**THE DATA**.
***
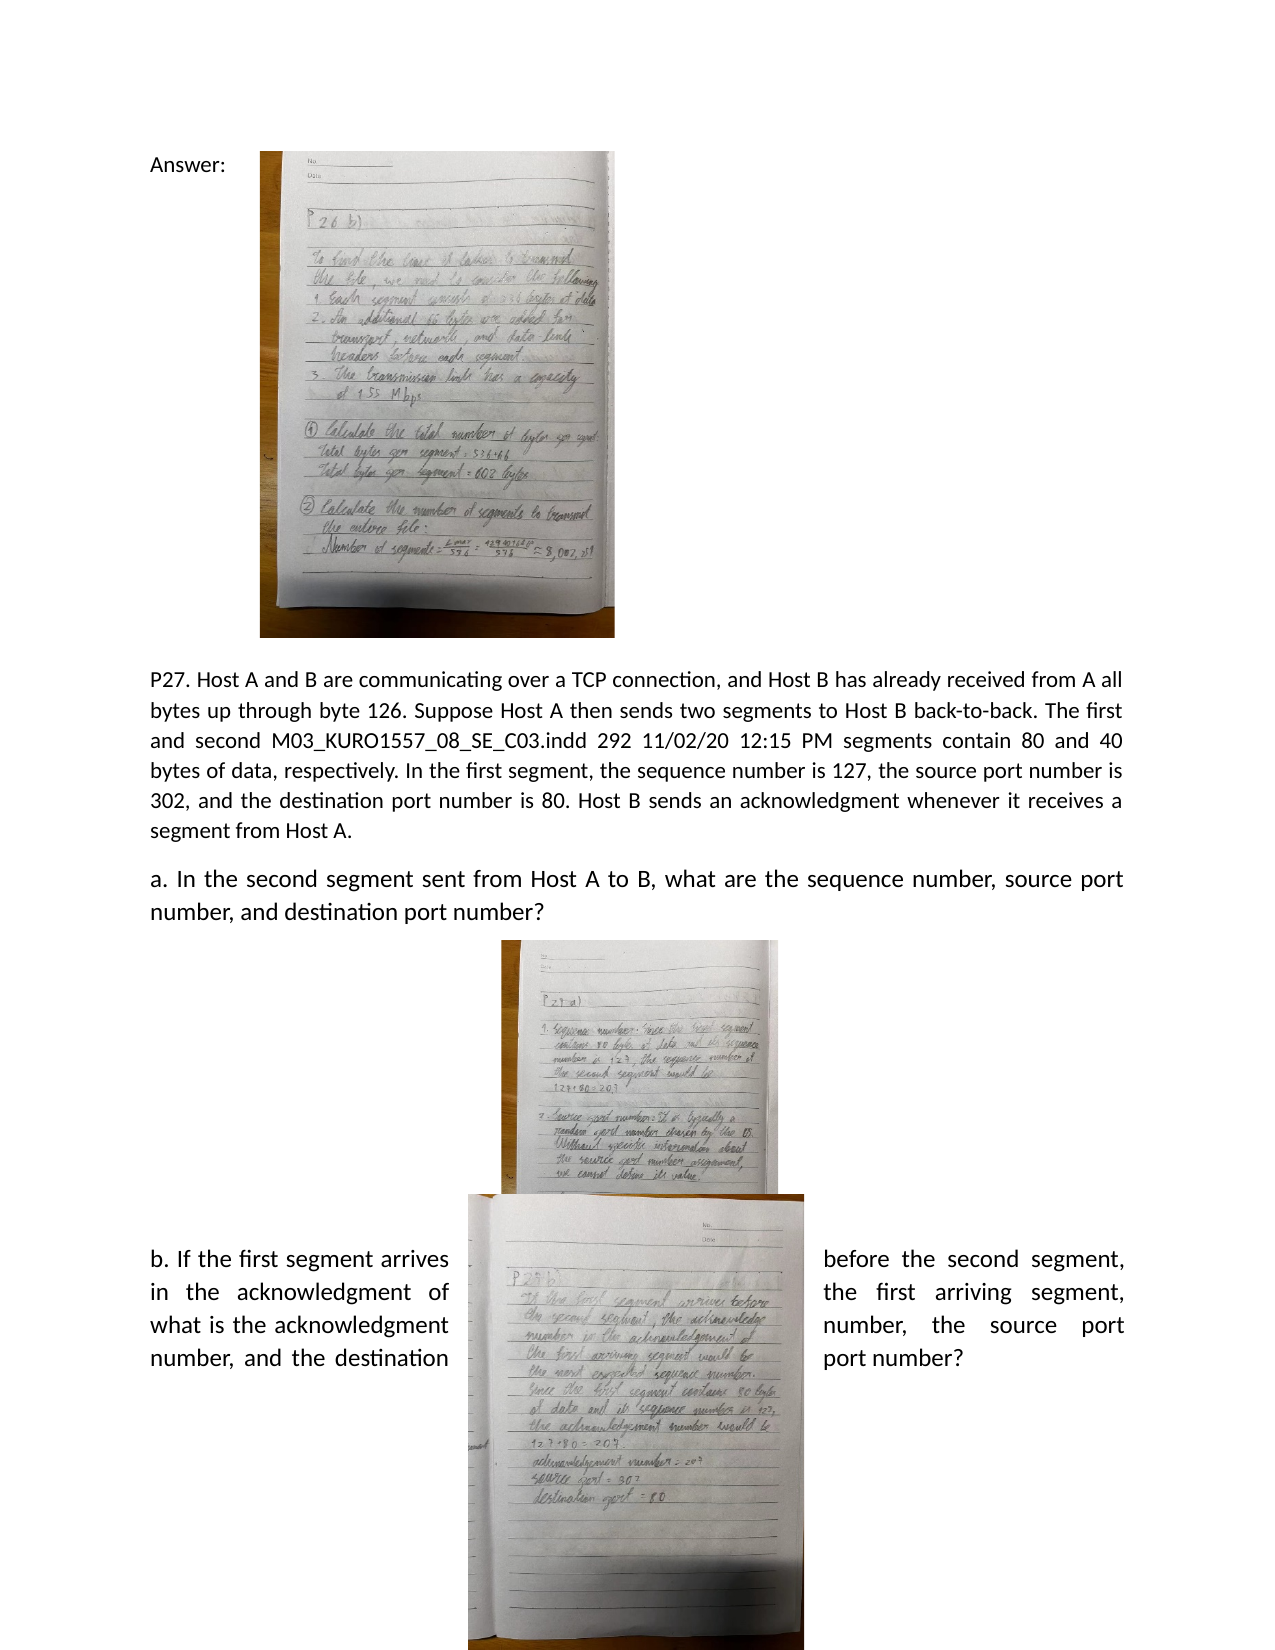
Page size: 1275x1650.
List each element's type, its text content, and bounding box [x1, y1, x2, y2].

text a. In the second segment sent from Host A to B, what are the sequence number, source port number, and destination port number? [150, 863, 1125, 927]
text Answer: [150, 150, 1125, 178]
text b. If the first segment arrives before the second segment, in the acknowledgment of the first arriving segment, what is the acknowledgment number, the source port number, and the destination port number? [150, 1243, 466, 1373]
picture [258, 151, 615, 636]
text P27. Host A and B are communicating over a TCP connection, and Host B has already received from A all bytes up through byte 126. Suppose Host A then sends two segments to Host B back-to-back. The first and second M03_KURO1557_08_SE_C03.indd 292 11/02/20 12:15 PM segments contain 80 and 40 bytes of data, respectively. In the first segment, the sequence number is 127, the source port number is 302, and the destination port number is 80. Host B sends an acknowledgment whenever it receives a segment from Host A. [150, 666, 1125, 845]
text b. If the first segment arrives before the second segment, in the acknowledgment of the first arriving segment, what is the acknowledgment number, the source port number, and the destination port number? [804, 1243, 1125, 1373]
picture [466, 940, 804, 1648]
***
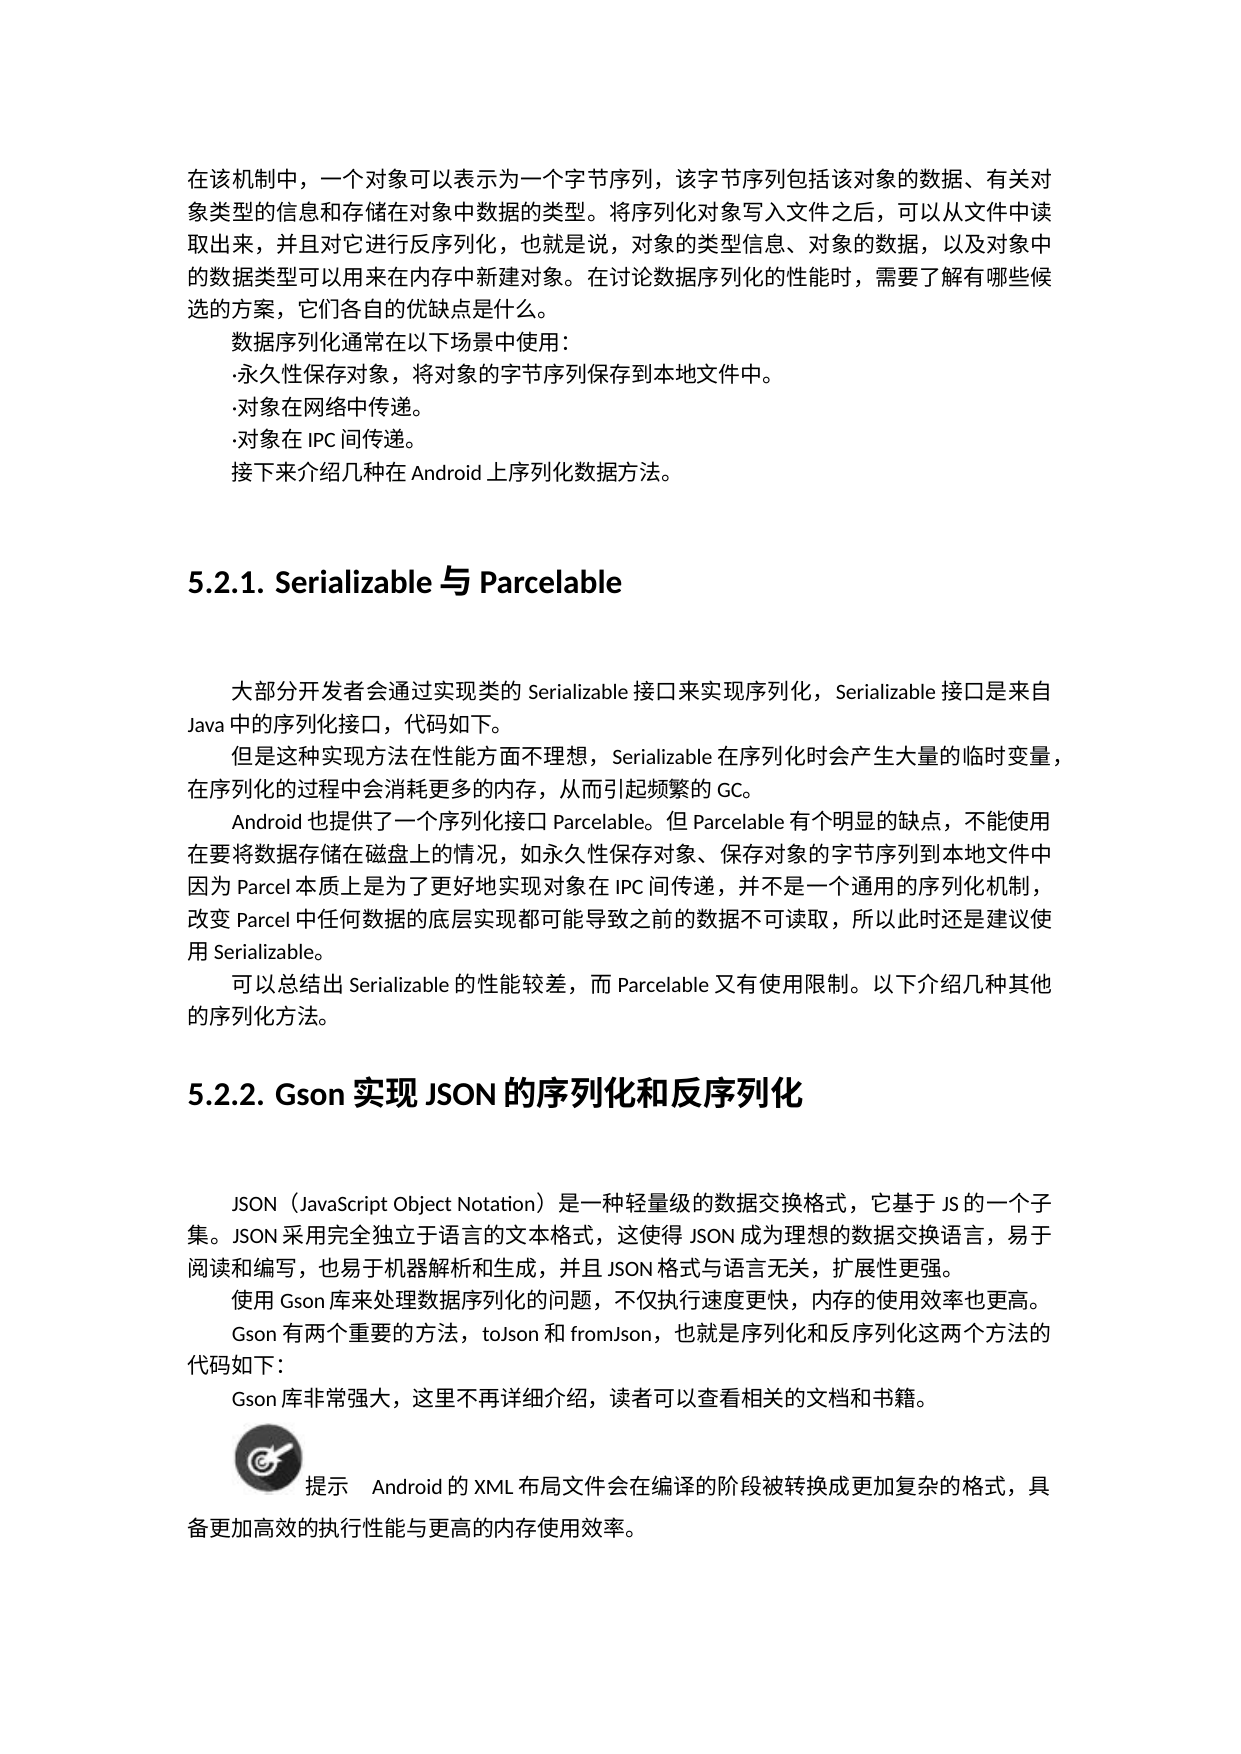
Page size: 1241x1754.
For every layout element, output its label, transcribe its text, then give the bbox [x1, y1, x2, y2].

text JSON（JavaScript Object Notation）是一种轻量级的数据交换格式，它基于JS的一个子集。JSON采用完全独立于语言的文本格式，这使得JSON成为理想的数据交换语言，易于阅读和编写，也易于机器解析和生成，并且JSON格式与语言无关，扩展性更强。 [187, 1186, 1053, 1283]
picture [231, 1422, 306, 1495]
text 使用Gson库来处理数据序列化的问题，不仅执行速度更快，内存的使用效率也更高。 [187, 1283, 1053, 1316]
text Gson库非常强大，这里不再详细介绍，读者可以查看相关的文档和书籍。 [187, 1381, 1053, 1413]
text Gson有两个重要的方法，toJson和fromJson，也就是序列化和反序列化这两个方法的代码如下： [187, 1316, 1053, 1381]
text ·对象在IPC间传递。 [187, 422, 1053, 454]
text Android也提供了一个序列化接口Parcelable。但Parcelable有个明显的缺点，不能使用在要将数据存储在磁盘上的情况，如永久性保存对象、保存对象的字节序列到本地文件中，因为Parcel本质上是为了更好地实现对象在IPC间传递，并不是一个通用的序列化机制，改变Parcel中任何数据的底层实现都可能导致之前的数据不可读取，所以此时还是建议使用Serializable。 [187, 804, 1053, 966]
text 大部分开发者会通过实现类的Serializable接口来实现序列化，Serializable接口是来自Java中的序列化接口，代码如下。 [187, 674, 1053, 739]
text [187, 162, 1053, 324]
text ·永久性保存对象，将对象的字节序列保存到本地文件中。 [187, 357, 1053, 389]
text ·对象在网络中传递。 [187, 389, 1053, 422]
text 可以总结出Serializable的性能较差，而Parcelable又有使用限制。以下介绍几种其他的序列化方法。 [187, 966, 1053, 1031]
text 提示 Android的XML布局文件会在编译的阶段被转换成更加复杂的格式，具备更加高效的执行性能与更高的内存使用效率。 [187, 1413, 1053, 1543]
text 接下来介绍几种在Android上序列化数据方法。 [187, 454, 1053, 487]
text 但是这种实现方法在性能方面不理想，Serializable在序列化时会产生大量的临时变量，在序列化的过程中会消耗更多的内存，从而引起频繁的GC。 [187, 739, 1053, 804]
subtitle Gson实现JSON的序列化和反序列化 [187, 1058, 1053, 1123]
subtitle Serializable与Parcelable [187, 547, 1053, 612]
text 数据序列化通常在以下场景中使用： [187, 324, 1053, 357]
***
**TASK GOAL**. Locate all lines in the listing above with the word "picture". Copy them.

**WRITTEN SOLUTION**.
picture [258, 151, 615, 636]
picture [466, 940, 804, 1648]
picture [231, 1422, 306, 1495]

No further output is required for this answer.